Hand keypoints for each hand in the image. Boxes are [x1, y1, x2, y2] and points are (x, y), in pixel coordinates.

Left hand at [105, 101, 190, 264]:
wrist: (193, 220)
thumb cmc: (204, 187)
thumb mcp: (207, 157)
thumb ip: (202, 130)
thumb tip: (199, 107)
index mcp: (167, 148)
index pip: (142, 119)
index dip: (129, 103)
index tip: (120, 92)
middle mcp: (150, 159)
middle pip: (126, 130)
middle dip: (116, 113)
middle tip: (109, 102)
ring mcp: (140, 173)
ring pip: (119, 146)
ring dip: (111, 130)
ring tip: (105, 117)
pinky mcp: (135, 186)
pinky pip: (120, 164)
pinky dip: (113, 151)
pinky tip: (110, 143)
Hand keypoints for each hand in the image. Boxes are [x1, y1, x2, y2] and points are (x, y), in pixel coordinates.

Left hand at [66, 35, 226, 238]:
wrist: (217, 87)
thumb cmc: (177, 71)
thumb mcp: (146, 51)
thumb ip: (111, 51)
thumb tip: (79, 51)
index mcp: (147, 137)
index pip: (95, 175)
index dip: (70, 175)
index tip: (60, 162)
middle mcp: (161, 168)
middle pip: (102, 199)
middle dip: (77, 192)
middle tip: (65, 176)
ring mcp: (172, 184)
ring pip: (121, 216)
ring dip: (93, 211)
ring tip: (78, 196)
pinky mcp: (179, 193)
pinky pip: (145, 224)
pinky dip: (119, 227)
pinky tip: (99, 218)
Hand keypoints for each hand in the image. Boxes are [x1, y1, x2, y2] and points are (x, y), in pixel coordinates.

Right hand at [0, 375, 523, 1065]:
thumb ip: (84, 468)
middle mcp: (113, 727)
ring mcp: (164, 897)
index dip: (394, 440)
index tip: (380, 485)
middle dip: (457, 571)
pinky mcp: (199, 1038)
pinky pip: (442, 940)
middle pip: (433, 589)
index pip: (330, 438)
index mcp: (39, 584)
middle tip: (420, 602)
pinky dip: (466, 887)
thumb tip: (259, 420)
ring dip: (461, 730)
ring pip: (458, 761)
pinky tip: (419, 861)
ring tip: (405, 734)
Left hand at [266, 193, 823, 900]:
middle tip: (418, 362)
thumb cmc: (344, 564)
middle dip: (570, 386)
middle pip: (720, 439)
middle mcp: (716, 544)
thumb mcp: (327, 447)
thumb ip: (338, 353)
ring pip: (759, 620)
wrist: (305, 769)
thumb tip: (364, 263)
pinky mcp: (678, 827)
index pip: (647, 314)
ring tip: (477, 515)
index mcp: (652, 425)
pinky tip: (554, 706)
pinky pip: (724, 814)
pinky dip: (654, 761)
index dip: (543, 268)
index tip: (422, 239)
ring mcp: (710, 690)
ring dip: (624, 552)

■ What you need to do ■
Your task is to extract the lines running from the one with "ring tip: (78, 196)" to the end of the material, inclusive, copying each exactly and adding nothing.

■ Task output ■
ring tip: (78, 196)
pinky mcp: (179, 193)
pinky pip: (145, 224)
pinky dip: (119, 227)
pinky tip: (99, 218)
Hand keypoints for each hand in the image. Boxes are [x1, y1, x2, y2] and points are (x, y), in pixel coordinates.

Right hand at [0, 375, 523, 1065]:
thumb ip: (84, 468)
middle mcp: (113, 727)
ring mcp: (164, 897)
index dip: (394, 440)
index tip: (380, 485)
middle dip: (457, 571)
pinky mcp: (199, 1038)
pinky pip: (442, 940)
middle pip: (433, 589)
index pip: (330, 438)
index mcp: (39, 584)
middle tip: (420, 602)
pinky dip: (466, 887)
thumb tip: (259, 420)
ring dip: (461, 730)
ring pip: (458, 761)
pinky tip: (419, 861)
ring tip: (405, 734)
Left hand at [266, 193, 823, 900]:
middle tip: (418, 362)
thumb cmc: (344, 564)
middle dip: (570, 386)
middle pip: (720, 439)
middle mcp: (716, 544)
thumb mcp: (327, 447)
thumb ip: (338, 353)
ring pip: (759, 620)
wrist: (305, 769)
thumb tip: (364, 263)
pinky mcp: (678, 827)
index pip: (647, 314)
ring tip: (477, 515)
index mcp: (652, 425)
pinky tip: (554, 706)
pinky pip: (724, 814)
pinky dip: (654, 761)
index dip: (543, 268)
index tip: (422, 239)
ring mcp: (710, 690)
ring dip: (624, 552)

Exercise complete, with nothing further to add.